As a rule, therapy of hepatolienal syndrome is to identify the underlying pathological process and its treatment. It is not an independent disease. If you are diagnosed with "hepatolyenal syndrome," the treatment should be led by a gastroenterologist. In this case, hepatoprotectors, antiviral drugs, hormones and vitamins are used. In each case, there should be an individual approach, taking into account the etiology of the disease.

If you miss the disease and do not treat, the prognosis can be deplorable. Complications of this syndrome are cirrhosis of the liver, thrombosis of the liver of the liver, inflammation of the gallbladder, blood diseases. In such cases, removal of segments of the liver and spleen or organ transplantation and blood transfusion is possible.

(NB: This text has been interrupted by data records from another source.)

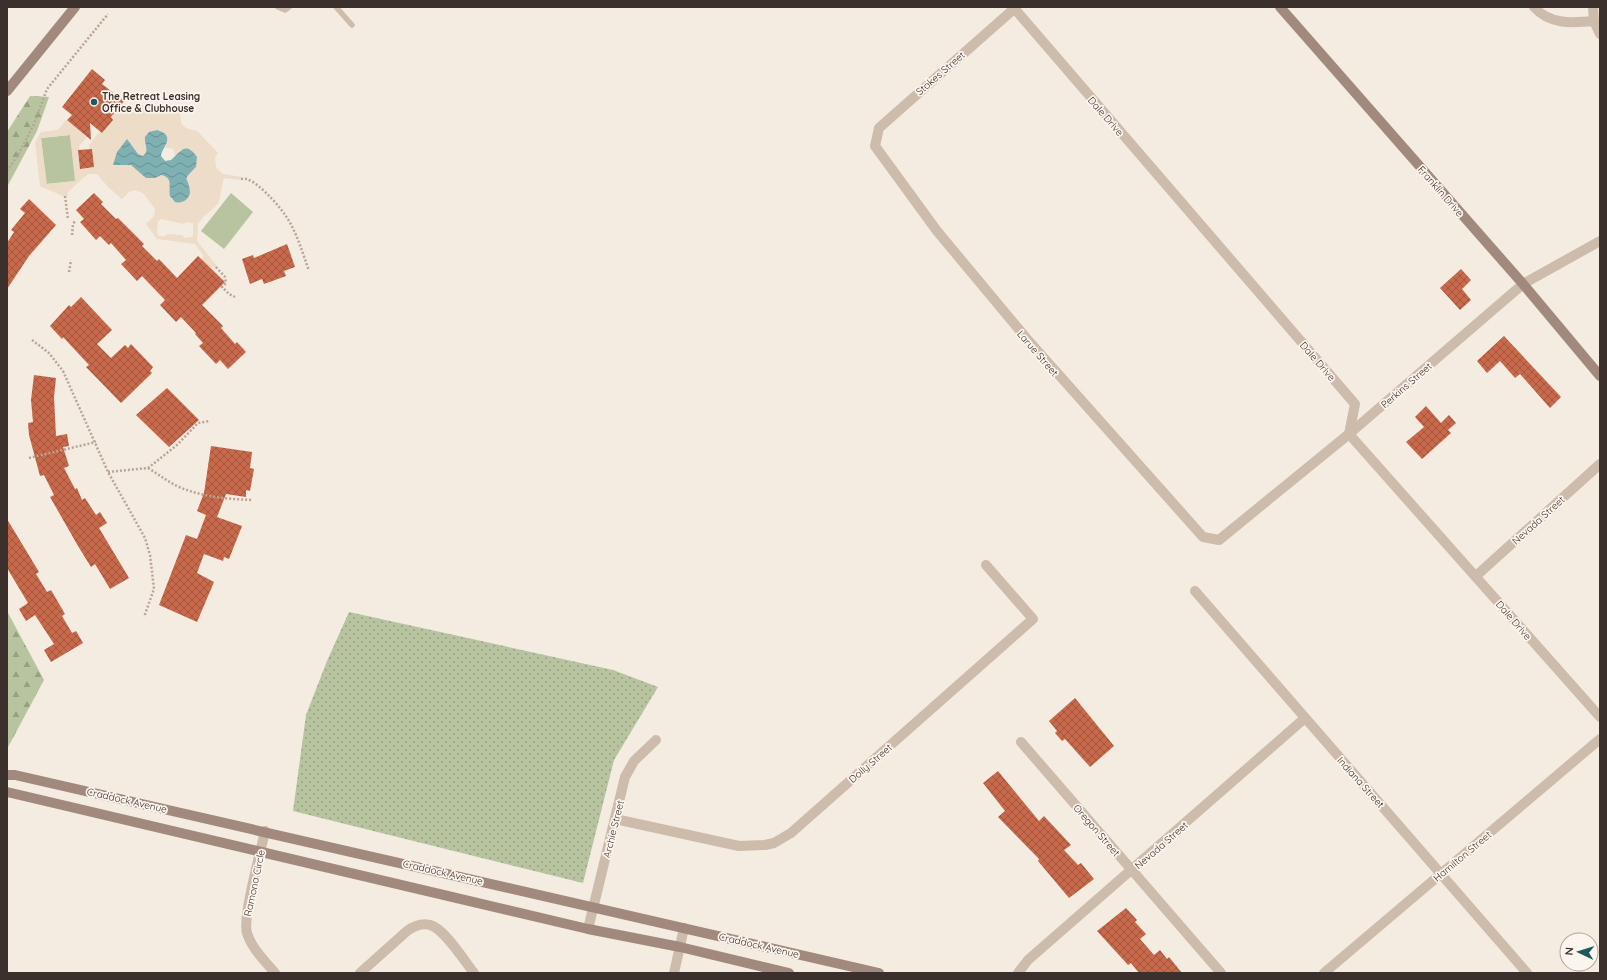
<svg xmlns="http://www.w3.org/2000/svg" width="1607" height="980" font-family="Quicksand,sans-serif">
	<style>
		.grass { fill: url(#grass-dots) }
		.forest { fill: url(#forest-firs) }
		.pitch { fill: #b8c4a0 }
		.plaza { fill: #ecdcc8; fill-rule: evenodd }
		.water { fill: url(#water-waves) }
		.building { fill: url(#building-cross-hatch) }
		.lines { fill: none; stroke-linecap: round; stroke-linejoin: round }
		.path { stroke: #b9a596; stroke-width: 2.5; stroke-dasharray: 2 2; stroke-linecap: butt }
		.lane { stroke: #cdbbac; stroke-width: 5.5 }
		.street { stroke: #cdbbac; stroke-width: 10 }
		.secondary { stroke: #a18a7d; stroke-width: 10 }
		.poi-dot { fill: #1f5a5e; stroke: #fbf5ee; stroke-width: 1.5 }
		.labels { text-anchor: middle; stroke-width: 3.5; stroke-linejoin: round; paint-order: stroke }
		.street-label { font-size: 10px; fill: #3b302b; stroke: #fbf5ee }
		.poi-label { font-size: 10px; font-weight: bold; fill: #3b302b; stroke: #fbf5ee; text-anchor: start }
	</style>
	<defs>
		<pattern id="grass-dots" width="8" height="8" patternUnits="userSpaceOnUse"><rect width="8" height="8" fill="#b8c4a0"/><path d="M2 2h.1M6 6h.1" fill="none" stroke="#97a083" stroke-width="1.8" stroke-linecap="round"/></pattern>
		<pattern id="forest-firs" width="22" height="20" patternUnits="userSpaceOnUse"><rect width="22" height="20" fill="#b8c4a0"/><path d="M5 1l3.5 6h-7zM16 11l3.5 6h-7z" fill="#97a083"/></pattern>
		<pattern id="water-waves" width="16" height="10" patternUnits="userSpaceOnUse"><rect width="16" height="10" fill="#7fb0b2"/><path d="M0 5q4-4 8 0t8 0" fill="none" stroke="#699091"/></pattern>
		<pattern id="building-cross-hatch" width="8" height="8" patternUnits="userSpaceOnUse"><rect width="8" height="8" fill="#c8694b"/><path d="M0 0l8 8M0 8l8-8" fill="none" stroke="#a4573f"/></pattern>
	</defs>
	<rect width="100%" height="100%" fill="#f4ebe1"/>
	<!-- grass -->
	<polygon class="grass" points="349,612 613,670 658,687 614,760 583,883 293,811 306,715 327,661"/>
	<!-- forest -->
	<g class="forest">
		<polygon points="30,96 49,97 37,131 7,187 7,132"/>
		<polygon points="7,611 44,680 7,749"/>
	</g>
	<!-- pitch -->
	<g class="pitch">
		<polygon points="70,135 76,181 46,184 41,138"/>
		<polygon points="231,193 253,212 224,249 201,231"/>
	</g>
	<!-- plaza -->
	<path class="plaza" d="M122,103L130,109H136L141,105L180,112L181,122L183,126L188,129L197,131L218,153L215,157L216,168L223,174L241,177L240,180L225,178L223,180L219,202L215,207L203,217L198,224L197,241L217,266L215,269L213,266L210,268L202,260L203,255L195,244L157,239L146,224L154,216L155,209L143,193L134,190L129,192L122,199L108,187L98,175L95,174H88L83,178L68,192V196H63L40,186L35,142L41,132L58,130L66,120H67L87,137L79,146L82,168L94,167L92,149H89V145L100,131L103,132L112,120L111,118ZM70,135L75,181L47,184L41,138ZM145,137L167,145L165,148H171L174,150L175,156L180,150H188L193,152L197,157L195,169L187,175L186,182L189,186L178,203L172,199L169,193L170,184L168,177L161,175L155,178L139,171L131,165H113L120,147L127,140L138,154L143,156L145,155L147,150ZM161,219L184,224L186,222L193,223V237L184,238L182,235L168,234L165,236H159L157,233L158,221Z"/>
	<!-- water -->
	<path class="water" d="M157,130C177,136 162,147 161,156L165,161L171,160C180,153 185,140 197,157L196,167C180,183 189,174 190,193C188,200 182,204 175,202L170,196C168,186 174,178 161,175L155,178H146L131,165H113L117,152L127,139L138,154L143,156C150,151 144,144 145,137L149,132Z"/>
	<!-- building -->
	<g class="building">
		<polygon points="92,69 105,80 102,84 124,101 111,117 113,120 102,133 90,123 91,140 67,120 72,115 62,107"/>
		<polygon points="92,149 94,167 80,169 78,150"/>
		<polygon points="94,193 103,202 101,204 116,219 118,218 144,244 142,246 157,261 159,259 177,278 198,256 225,282 202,305 223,326 221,328 235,344 237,342 246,352 228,369 220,360 216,364 199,346 203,343 195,334 196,333 181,317 176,322 160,305 165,300 142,276 137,281 121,264 126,260 111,243 109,245 100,236 96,240 80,222 84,219 76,210"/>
		<polygon points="29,199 56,225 29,256 7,289 7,243 14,232 11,230 25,213 20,209"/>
		<polygon points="287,244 295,267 284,271 286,276 264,284 262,279 250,284 242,259 253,255 254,258"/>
		<polygon points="1461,269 1471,280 1462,289 1471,300 1460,310 1440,288"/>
		<polygon points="81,297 112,330 97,344 111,358 125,345 128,348 131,344 153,367 150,371 152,373 121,403 86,367 89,365 63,337 62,339 50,326 69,305 71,307"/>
		<polygon points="1504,336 1561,397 1550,408 1520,374 1515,378 1500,361 1487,373 1477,361"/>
		<polygon points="34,375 56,378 54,397 56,436 67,434 69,446 63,447 69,466 64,468 75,489 77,488 82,500 85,498 96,515 100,512 107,523 99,528 129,578 110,589 95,564 91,567 78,546 50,497 54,495 44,475 40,476 29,435 28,423 33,422 31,400"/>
		<polygon points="167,388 199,420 169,447 136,415"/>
		<polygon points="1426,406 1441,423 1449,415 1456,423 1448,430 1451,433 1422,459 1406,442 1424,427 1415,417"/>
		<polygon points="211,446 252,452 250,468 254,469 250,491 246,490 246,497 226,494 217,517 242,526 229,559 224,557 223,561 204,554 197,573 214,582 197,622 159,605 186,535 197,539 206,515 197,511 204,493"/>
		<polygon points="7,519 39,572 36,574 47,592 51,590 65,614 62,616 72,633 76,631 83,643 51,662 44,650 54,644 35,615 26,621 19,609 28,603 7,568"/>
		<polygon points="1075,698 1114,746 1090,767 1065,739 1062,741 1055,733 1057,731 1049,721"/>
		<polygon points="998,771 1039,821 1044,816 1071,845 1064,850 1078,865 1081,863 1094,879 1069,898 1038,861 1039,859 998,817 1005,811 983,783"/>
		<polygon points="1126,908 1137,920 1135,922 1146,934 1140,939 1154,955 1160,950 1167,959 1169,957 1182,973 1139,973 1131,963 1128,965 1097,931"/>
	</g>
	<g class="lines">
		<!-- path -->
		<g class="path">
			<polyline points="7,171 18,155 34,124 47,89 108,14"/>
			<path d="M241,179C248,177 256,184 262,189C292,217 296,233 309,271"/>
			<polyline points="65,196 68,219"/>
			<polyline points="72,235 73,224 75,221"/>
			<polyline points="216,267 225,277 226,283 222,287 229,294 235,297"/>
			<polyline points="69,272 71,260"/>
			<polyline points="32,340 49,353 63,371 108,472 145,538 150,555 154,589 144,617"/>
			<polyline points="29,458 96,442"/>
			<path d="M148,468C158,474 167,481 177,486C201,497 227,499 253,500"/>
			<polyline points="108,472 148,468 177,445 198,423 210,421"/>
		</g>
		<!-- lane -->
		<g class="lane">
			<polyline points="278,7 285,10 289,7"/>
			<polyline points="336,7 352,25"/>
		</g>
		<!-- street -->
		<g class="street">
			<polyline points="1016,7 879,128 875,146 937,231 1027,339 1203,537 1219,540 1349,434 1523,284 1600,241"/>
			<path d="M1534,7C1550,25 1572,23 1594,21"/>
			<polyline points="1593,7 1594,21 1600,34"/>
			<polyline points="1014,8 1355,404 1349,434 1600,717"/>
			<polyline points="1476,576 1600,464"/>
			<polyline points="1195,591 1527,973"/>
			<polyline points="1021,742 1221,973"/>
			<polyline points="615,819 739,846 765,845 774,843 791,833 1033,619 986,565"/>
			<path d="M265,831C261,851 242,918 247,933C252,949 265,961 275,973"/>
			<polyline points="588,929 625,777 634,761 656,740"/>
			<path d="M360,973L407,931C414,926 422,923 430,925C444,928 465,962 474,973"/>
			<polyline points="674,973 684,928"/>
			<polyline points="1018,973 1028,960 1305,718"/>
			<polyline points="1324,973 1600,739"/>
		</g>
		<!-- secondary -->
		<g class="secondary">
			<polyline points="1280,7 1523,284 1600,376"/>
			<polyline points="7,91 75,7"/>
			<polyline points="7,775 15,775 879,973"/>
			<polyline points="7,792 588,929 680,947 789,973"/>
		</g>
	</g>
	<!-- markers -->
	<circle class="poi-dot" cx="94" cy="102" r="4"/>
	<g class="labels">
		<!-- street labels -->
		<g class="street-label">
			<text transform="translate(940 73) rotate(-41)" y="4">Stokes Street</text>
			<text transform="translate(1106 116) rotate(49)" y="4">Dale Drive</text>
			<text transform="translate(1441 191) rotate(49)" y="4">Franklin Drive</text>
			<text transform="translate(1038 353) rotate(49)" y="4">Larue Street</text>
			<text transform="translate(1318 361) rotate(49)" y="4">Dale Drive</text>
			<text transform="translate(1406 385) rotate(-41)" y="4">Perkins Street</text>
			<text transform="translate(1538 520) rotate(-42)" y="4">Nevada Street</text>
			<text transform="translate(1514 620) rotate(49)" y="4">Dale Drive</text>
			<text transform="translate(870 763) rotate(-41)" y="4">Dolly Street</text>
			<text transform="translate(1361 782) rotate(48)" y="4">Indiana Street</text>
			<text transform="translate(127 800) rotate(13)" y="4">Craddock Avenue</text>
			<text transform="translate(613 829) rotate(-76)" y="4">Archie Street</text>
			<text transform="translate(1097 830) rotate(49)" y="4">Oregon Street</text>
			<text transform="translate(1161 845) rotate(-41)" y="4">Nevada Street</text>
			<text transform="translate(1462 856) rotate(-40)" y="4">Hamilton Street</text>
			<text transform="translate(443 872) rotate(13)" y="4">Craddock Avenue</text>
			<text transform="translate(254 883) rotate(-78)" y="4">Ramona Circle</text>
			<text transform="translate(759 945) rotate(13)" y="4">Craddock Avenue</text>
		</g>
		<!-- poi labels -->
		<g class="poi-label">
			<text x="102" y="100">The Retreat Leasing<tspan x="102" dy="12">Office &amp; Clubhouse</tspan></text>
		</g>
	</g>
	<!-- border -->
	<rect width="1607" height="980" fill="none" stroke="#3b302b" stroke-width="16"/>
	<!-- north arrow -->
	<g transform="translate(1579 952) rotate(274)"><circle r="19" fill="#fbf5ee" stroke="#aea6a0"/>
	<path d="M0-3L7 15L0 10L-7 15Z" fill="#1f5a5e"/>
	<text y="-6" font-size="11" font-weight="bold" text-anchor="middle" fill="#3b302b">N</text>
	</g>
</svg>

At the first stage, the patients are able to work and can withstand small physical exertion. In the future, if the situation worsens, the patient becomes disabled.

Prevention

In order not to miss the onset of development of pathology, it is necessary:

• Regularly take blood and urine tests.
• In time, undergo examinations, especially if you are at risk.
• Prevention of hepatolienal syndrome primarily involves fighting the causes that cause liver and spleen diseases.
• It is necessary to comply with the regime of proper nutrition, so that the food contains the necessary amount of fats, proteins and carbohydrates and, of course, vitamins.
• Do not abuse alcohol, smoking and lead a healthy lifestyle.

There are no harmless diseases, and especially if they concern such vital organs as the liver and spleen. Timely detection of problems, and then adequate treatment can yield effective results.